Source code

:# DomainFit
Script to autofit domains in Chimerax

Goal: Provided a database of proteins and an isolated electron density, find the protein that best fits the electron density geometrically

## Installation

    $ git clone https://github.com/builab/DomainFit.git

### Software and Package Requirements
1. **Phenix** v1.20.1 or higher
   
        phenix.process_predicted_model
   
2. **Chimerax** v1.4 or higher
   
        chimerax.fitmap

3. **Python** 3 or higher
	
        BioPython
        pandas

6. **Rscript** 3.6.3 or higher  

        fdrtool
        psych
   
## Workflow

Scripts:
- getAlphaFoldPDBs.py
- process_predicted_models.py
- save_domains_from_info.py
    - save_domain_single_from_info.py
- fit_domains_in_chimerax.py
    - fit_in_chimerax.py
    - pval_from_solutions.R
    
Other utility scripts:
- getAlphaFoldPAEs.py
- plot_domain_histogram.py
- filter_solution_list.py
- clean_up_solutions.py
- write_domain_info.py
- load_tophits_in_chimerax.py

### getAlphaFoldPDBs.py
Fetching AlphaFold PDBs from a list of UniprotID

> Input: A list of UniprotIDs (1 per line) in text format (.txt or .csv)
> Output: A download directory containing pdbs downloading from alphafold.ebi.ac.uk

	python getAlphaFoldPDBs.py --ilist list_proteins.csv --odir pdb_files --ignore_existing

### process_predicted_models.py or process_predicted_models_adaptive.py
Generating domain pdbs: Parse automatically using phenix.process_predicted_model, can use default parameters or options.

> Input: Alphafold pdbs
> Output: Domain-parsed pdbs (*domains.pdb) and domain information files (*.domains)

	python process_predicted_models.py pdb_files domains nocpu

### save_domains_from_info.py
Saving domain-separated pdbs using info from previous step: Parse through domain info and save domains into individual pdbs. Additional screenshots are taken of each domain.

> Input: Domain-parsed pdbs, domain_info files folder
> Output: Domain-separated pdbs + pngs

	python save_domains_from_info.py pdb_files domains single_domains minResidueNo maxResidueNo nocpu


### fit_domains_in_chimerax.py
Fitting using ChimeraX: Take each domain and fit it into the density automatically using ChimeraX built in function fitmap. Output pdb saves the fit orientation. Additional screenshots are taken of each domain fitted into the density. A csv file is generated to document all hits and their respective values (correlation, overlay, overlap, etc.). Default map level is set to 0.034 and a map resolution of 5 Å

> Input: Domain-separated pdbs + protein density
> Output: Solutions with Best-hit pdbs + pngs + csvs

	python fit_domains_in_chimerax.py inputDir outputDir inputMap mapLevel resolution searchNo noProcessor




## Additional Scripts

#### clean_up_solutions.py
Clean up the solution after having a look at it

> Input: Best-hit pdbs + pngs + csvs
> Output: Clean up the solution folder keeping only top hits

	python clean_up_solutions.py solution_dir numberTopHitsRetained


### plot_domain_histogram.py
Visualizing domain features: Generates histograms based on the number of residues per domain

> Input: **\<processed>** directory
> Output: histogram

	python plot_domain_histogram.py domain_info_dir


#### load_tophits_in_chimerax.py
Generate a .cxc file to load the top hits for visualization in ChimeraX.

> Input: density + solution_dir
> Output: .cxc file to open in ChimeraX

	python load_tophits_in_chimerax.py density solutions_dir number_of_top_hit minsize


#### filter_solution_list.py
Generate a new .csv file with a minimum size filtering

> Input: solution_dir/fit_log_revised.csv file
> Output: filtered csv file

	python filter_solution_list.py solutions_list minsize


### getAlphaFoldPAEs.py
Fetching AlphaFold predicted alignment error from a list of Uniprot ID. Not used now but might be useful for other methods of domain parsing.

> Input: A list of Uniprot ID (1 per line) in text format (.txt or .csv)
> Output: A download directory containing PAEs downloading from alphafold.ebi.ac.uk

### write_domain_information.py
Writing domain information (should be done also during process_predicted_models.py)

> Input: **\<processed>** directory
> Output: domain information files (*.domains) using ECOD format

YOUR ASSIGNMENT -> Within the listing above, locate the line containing "python process_predicted_models.py pdb_files" and the line containing "### fit_domains_in_chimerax.py". Reproduce those two lines and all lines between them exactly, with nothing added.

SOLUTION TO THIS TASK ->
	python process_predicted_models.py pdb_files domains nocpu

### save_domains_from_info.py
Saving domain-separated pdbs using info from previous step: Parse through domain info and save domains into individual pdbs. Additional screenshots are taken of each domain.

> Input: Domain-parsed pdbs, domain_info files folder
> Output: Domain-separated pdbs + pngs

	python save_domains_from_info.py pdb_files domains single_domains minResidueNo maxResidueNo nocpu


### fit_domains_in_chimerax.py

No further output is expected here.